Usage

Warning

This code base has been developed to work with the JASMIN Lotus cluster and will need adaptation to work in any other environment.

The command line tool expects you to run from within a collection i.e. a group of files which share a common structure or processing class. The facet scanner maps file paths to handlers, these handlers know how to interact with the files to extract facets which will be useful when searching the data.

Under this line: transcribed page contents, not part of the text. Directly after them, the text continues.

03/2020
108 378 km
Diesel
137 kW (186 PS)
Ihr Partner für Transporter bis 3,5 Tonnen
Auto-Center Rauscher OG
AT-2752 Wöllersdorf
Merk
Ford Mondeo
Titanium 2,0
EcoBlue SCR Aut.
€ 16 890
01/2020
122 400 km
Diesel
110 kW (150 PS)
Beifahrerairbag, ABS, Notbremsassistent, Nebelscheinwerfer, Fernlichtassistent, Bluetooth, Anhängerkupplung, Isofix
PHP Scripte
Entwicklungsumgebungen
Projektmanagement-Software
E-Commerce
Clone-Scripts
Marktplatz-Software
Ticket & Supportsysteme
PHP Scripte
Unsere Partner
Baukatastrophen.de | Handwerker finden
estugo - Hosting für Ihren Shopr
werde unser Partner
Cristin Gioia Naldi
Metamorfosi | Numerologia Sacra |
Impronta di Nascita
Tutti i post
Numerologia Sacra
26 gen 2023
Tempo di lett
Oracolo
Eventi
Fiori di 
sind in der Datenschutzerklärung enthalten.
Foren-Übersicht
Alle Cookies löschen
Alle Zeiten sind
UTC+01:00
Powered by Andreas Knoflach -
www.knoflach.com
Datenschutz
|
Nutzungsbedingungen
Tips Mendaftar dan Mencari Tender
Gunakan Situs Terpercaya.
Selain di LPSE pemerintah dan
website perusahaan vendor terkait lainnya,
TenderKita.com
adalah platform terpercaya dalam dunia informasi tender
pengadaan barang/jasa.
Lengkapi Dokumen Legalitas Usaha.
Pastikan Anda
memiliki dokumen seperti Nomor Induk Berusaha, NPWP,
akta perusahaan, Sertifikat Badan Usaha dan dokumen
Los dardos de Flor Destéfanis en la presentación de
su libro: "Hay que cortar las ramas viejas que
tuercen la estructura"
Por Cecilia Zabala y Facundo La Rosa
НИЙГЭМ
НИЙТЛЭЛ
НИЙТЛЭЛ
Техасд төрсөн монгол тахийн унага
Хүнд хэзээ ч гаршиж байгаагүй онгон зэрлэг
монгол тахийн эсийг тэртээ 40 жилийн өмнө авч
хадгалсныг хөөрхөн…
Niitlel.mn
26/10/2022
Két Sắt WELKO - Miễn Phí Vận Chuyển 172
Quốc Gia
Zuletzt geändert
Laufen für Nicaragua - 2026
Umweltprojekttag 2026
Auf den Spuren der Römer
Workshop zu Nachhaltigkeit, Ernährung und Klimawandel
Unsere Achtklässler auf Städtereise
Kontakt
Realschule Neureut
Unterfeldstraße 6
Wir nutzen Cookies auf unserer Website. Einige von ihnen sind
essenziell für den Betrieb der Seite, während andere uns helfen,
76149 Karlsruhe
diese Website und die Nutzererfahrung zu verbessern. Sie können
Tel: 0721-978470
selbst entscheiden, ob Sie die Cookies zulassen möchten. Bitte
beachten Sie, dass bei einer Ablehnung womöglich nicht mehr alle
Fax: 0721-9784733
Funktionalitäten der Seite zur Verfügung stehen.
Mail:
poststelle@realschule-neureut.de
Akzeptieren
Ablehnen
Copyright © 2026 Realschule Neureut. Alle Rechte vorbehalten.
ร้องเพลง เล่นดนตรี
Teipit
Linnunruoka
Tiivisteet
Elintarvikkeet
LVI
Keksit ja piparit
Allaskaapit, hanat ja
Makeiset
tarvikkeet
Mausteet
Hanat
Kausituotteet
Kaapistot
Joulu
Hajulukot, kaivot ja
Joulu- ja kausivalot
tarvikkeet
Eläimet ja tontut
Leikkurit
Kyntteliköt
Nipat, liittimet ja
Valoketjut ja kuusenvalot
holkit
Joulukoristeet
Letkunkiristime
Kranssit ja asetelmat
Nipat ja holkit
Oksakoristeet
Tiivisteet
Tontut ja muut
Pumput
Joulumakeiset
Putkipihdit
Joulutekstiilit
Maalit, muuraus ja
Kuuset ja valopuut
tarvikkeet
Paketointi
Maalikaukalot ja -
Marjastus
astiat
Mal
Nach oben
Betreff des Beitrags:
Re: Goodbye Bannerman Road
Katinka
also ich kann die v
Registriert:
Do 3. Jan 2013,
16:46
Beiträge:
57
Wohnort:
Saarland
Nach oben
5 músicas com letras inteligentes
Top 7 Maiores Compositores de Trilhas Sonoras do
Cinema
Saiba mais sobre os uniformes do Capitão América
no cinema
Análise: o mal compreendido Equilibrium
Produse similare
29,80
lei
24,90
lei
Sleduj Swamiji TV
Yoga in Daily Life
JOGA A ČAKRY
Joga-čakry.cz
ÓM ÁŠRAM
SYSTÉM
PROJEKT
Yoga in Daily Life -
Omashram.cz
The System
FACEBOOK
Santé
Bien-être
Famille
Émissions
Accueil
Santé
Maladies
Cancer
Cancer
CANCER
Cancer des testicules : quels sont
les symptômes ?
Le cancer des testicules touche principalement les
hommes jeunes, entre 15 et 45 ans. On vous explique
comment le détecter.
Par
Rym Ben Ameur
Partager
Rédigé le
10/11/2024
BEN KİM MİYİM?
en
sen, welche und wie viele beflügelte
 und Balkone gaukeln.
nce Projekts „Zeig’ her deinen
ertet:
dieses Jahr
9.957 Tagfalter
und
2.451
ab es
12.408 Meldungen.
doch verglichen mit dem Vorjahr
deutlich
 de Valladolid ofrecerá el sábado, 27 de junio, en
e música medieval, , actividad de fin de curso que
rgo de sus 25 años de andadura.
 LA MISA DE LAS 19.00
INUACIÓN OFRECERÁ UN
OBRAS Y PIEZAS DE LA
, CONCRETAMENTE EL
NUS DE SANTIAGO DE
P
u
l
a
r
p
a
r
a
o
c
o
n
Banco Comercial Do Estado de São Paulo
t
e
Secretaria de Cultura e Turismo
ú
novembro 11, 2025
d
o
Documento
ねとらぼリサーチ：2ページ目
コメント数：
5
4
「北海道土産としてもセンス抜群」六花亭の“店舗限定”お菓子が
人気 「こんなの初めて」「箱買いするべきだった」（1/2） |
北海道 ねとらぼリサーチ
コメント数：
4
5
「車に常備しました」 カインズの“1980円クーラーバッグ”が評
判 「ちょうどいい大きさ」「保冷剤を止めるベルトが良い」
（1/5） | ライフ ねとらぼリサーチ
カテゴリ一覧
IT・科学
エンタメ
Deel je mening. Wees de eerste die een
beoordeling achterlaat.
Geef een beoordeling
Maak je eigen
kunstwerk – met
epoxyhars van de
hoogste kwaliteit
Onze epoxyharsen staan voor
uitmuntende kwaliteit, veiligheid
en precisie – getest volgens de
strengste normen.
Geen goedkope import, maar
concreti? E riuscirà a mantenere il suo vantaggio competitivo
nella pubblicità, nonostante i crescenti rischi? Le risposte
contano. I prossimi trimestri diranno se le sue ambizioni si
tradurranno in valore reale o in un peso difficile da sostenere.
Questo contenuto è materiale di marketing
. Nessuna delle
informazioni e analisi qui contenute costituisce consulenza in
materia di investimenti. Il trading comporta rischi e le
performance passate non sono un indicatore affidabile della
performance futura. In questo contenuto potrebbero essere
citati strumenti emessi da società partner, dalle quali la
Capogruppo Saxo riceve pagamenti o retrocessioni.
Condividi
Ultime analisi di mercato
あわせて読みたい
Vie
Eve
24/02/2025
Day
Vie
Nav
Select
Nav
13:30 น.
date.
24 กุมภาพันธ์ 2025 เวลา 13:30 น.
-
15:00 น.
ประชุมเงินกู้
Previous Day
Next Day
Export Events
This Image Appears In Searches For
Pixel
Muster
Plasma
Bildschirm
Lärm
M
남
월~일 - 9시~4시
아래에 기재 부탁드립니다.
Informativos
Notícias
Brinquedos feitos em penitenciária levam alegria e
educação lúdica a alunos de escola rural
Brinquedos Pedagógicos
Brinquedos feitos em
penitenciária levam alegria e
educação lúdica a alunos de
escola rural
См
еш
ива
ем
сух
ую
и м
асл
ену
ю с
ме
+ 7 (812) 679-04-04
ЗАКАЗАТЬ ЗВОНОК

The command line entry point:

usage: facet_scanner [-h] [--rerun] [--num-files NUM_FILES] [--conf CONF]
                     path processing_path

Process path for facets and update the index

positional arguments:
  path                  Path to process
  processing_path       Path to output intermediate files

optional arguments:
  -h, --help            show this help message and exit
  --rerun               Disable paging to disk on rerun
  --num-files NUM_FILES
                        Number of files per lotus job
  --conf CONF

The script works by:

  1. Run elasticsearch query to return all the files under the given path

  2. Save each page (size given by --num-files) into an intermediate directory processing_path

  3. Once this process has completed, each page file is submitted to lotus using facet_scanner/scripts/lotus_facet_scanner.py

  4. This runs the facet extraction on the files listed in the page file using lotus, writing to elasticsearch

There may be some files which do not complete in lotus. The lotus script deletes the page file on successful completion of the facet extraction.

On completion of all the scheduled jobs, checking the intermediate directory will show you which files did not run. In most cases, a simple re-run of the facet_scanner script with the --rerun flag will clear them. This --rerun flag ignores the step 1 and 2 above and skips to sending the jobs to lotus.